- [Problem statement]: Transcribe the listing below verbatim, omitting pictures.

- [Raw data]:
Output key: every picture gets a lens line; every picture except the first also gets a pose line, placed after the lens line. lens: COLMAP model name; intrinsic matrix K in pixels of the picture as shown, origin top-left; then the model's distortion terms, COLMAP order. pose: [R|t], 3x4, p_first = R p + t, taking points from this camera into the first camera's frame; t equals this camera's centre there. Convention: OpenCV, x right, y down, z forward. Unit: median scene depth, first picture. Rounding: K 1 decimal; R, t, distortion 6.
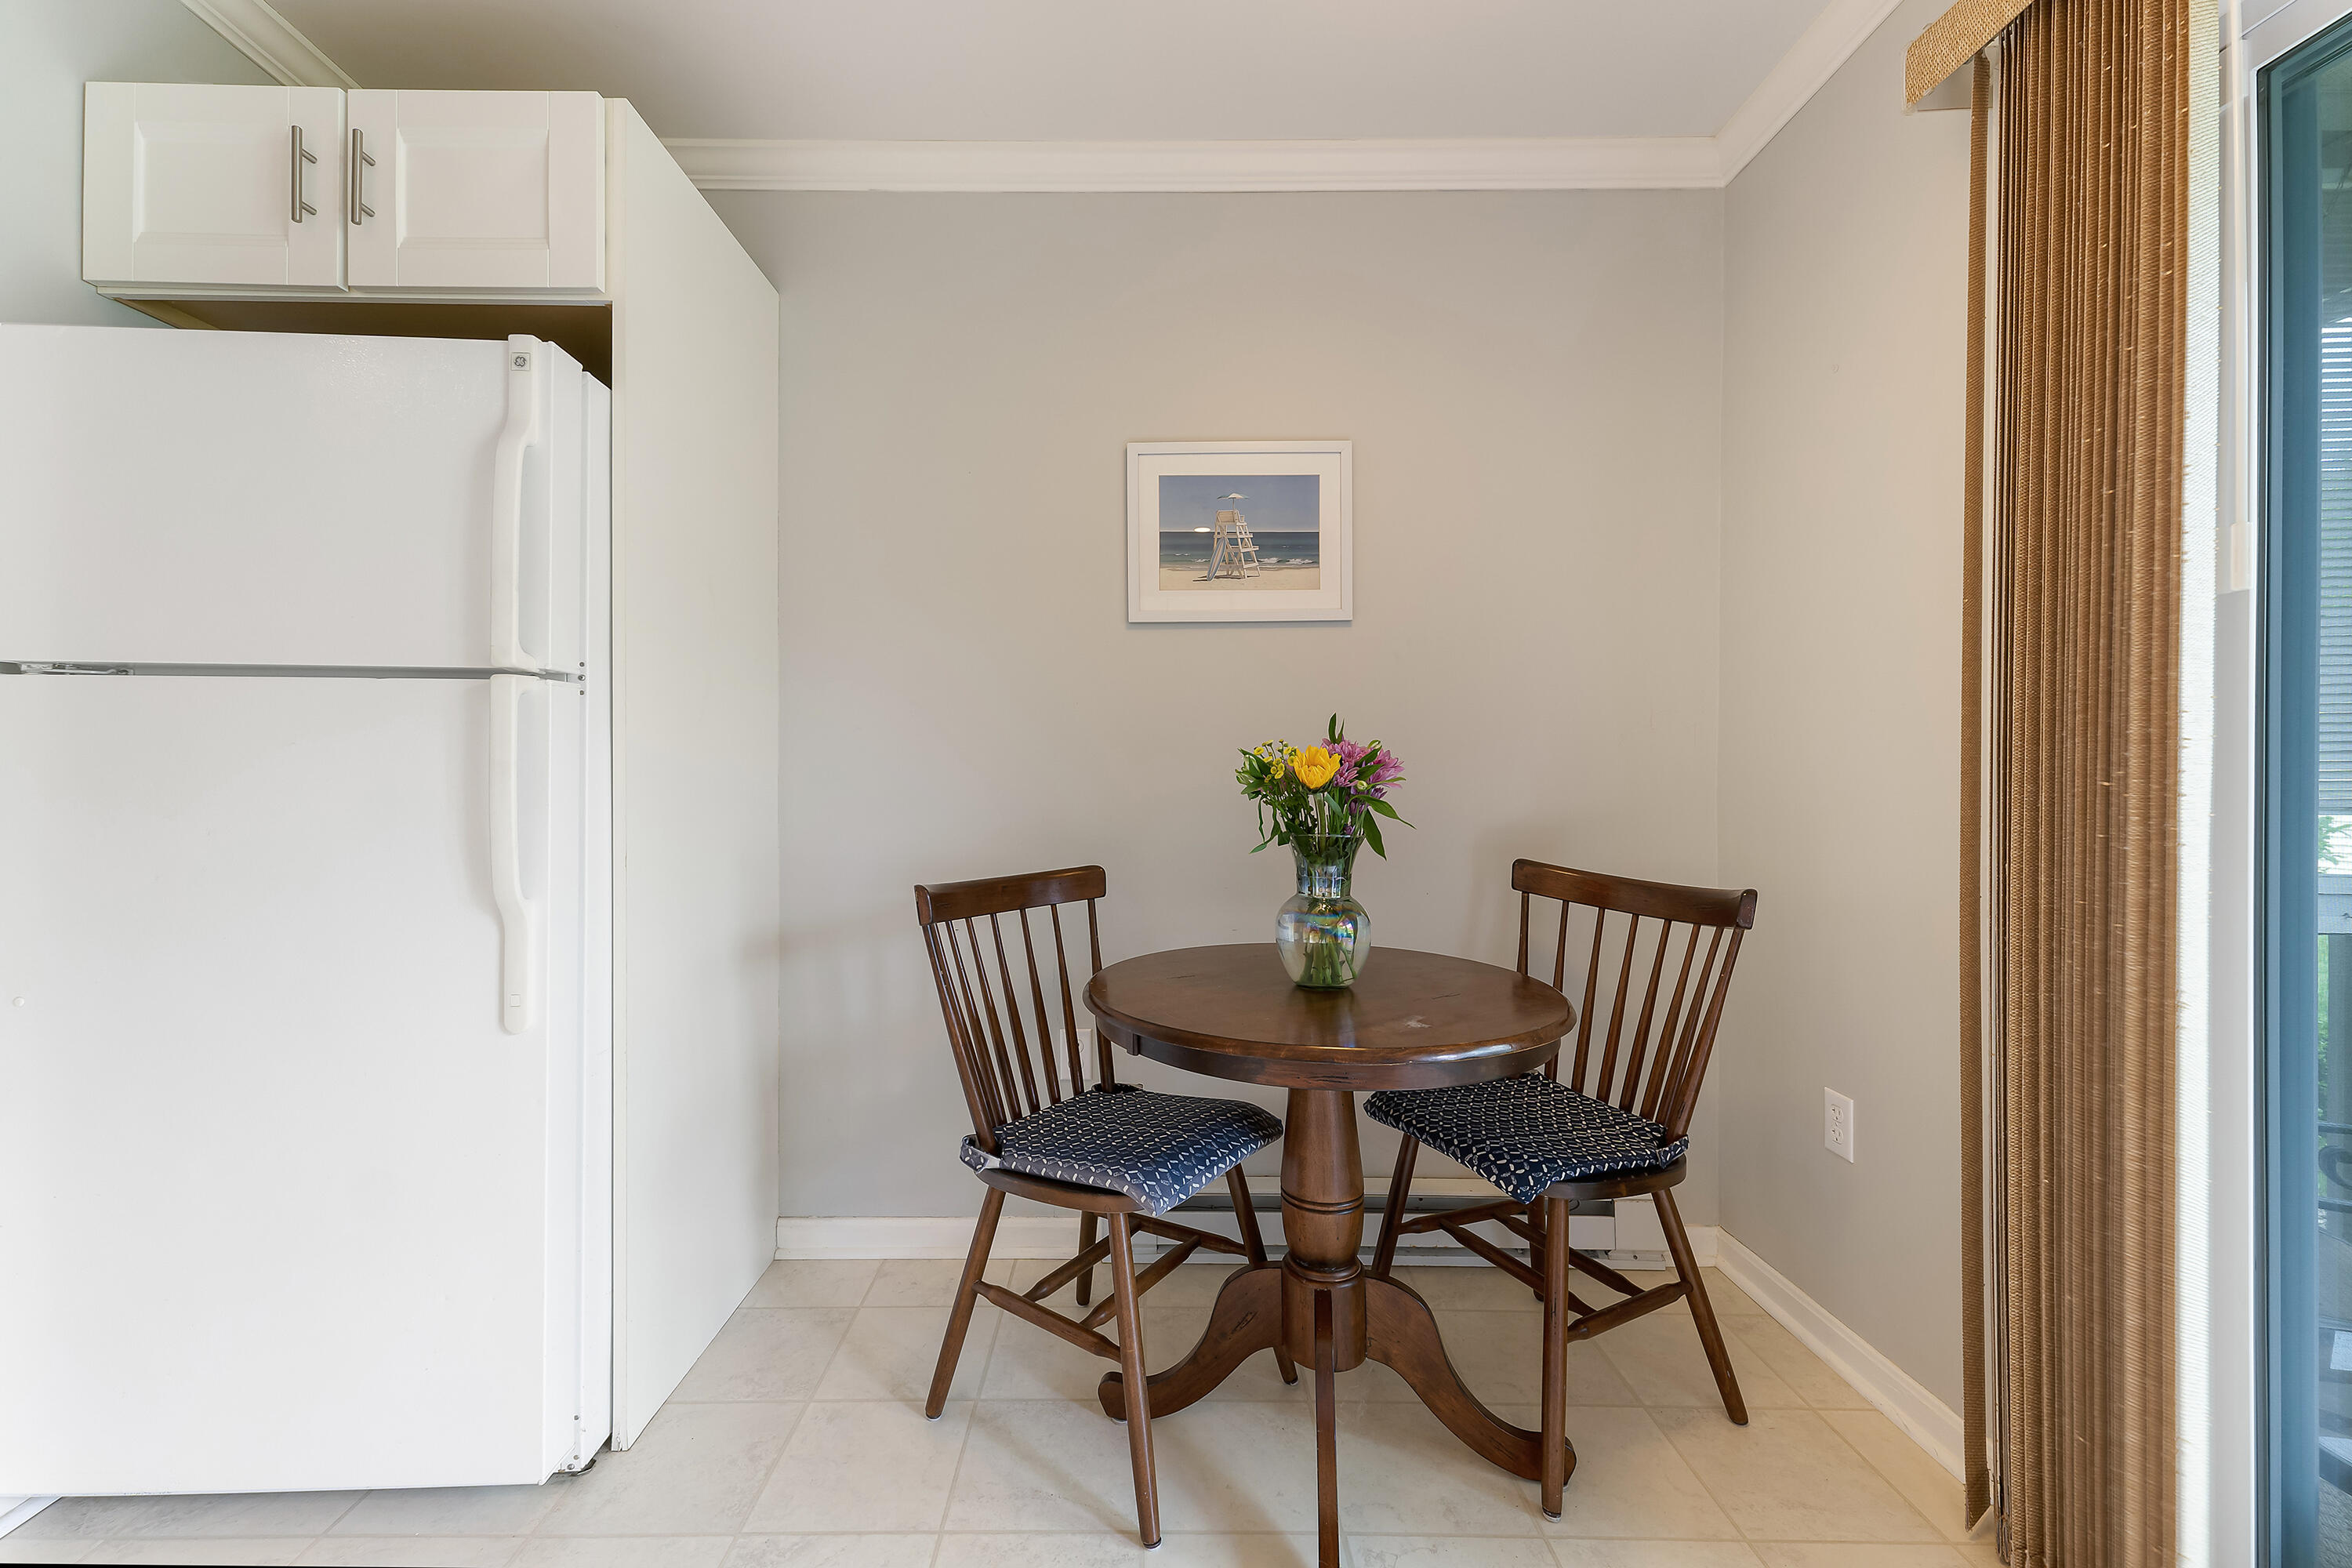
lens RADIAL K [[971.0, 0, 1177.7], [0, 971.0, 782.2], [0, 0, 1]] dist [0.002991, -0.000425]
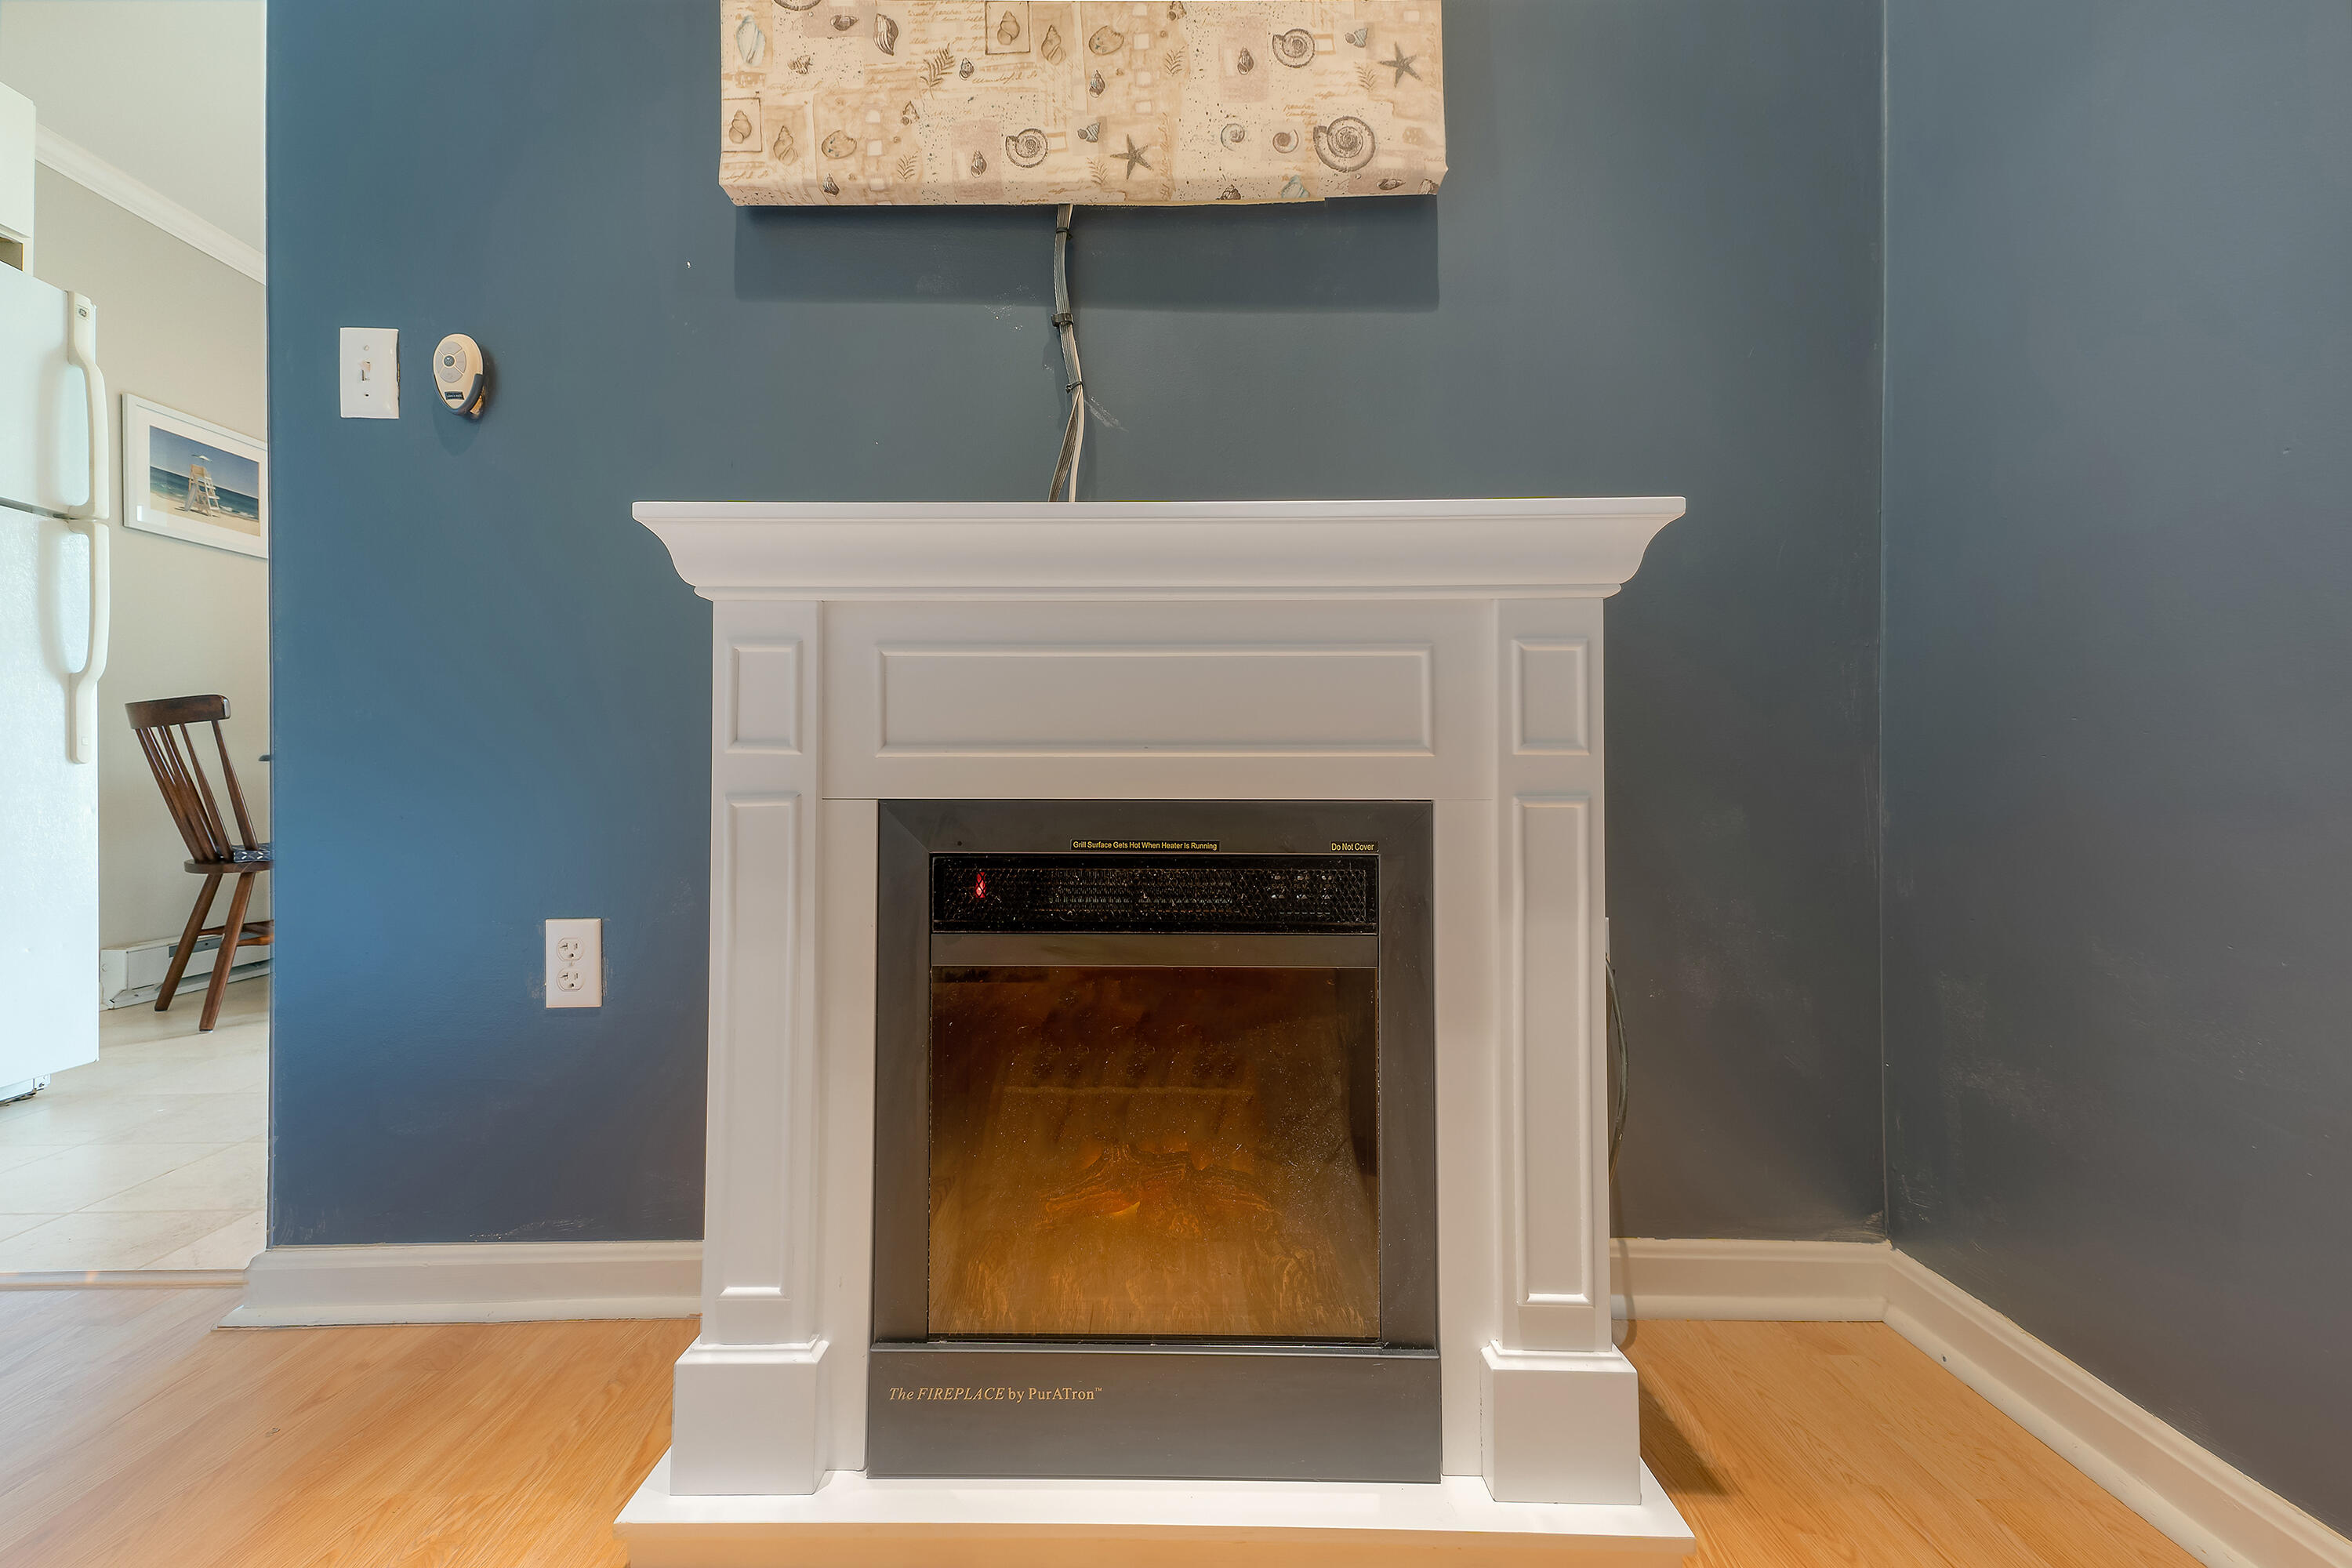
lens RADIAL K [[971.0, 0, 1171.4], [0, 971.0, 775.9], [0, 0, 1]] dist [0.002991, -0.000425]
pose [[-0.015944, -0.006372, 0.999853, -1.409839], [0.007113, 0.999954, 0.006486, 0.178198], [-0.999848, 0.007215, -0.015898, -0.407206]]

- [Answer to this problem]:
Output key: every picture gets a lens line; every picture except the first also gets a pose line, placed after the lens line. lens: COLMAP model name; intrinsic matrix K in pixels of the picture as shown, origin top-left; then the model's distortion terms, COLMAP order. pose: [R|t], 3x4, p_first = R p + t, taking points from this camera into the first camera's frame; t equals this camera's centre there. Convention: OpenCV, x right, y down, z forward. Unit: median scene depth, first picture. Rounding: K 1 decimal; R, t, distortion 6.
lens RADIAL K [[971.0, 0, 1177.7], [0, 971.0, 782.2], [0, 0, 1]] dist [0.002991, -0.000425]
lens RADIAL K [[971.0, 0, 1171.4], [0, 971.0, 775.9], [0, 0, 1]] dist [0.002991, -0.000425]
pose [[-0.015944, -0.006372, 0.999853, -1.409839], [0.007113, 0.999954, 0.006486, 0.178198], [-0.999848, 0.007215, -0.015898, -0.407206]]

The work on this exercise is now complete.